What this task involves: Return the data below exactly, but only from the line containing "left hip: (267, 264)" through the line containing "left ankle: (155, 359)", with both of those lines included.

══ Records to use

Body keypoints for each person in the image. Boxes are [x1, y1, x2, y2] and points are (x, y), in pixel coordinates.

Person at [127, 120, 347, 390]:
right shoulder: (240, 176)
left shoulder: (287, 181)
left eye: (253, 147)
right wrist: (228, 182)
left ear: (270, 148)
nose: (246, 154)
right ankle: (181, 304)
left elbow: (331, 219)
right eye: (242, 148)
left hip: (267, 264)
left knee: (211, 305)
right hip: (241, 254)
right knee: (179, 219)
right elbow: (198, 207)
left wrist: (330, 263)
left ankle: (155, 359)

════
══ Records to use

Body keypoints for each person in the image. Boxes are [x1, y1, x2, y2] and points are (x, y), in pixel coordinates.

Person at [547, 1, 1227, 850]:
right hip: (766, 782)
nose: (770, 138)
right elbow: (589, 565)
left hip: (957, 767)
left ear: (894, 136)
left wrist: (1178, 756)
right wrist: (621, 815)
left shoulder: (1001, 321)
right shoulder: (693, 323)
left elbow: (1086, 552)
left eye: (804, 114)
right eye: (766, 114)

════
══ Records to use

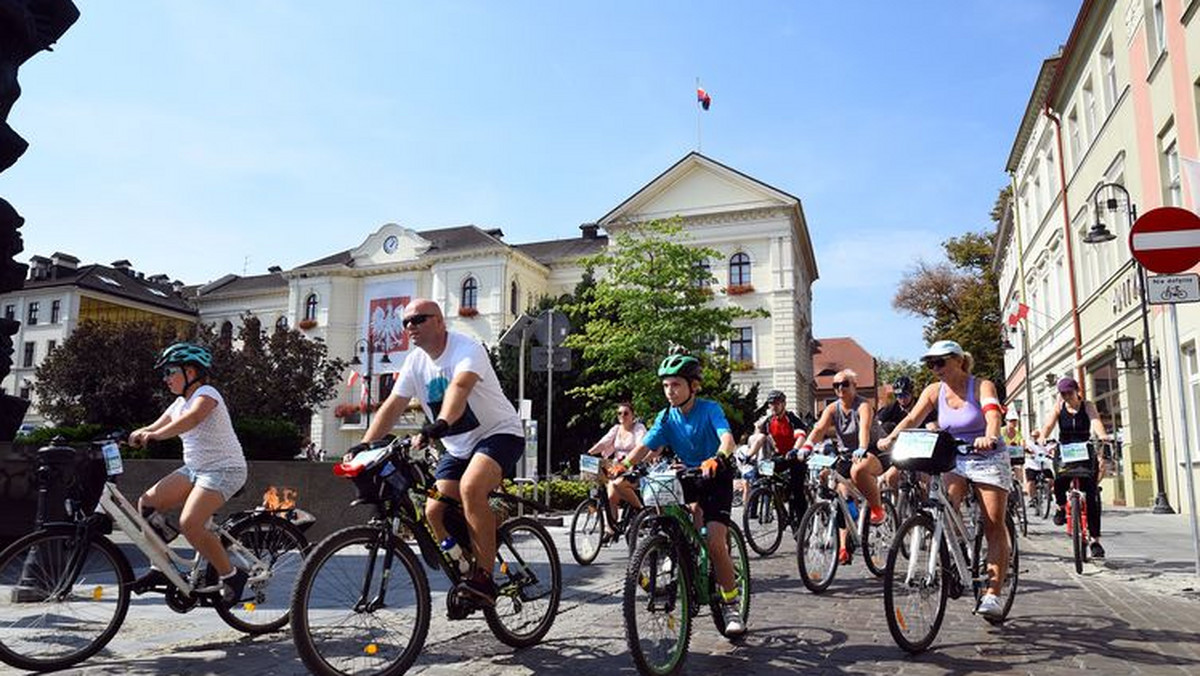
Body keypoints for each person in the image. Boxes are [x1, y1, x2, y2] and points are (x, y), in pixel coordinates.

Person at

════

Solution:
left hip: (267, 264)
left knee: (211, 305)
right hip: (241, 254)
right knee: (179, 219)
right elbow: (198, 207)
left wrist: (330, 263)
left ankle: (155, 359)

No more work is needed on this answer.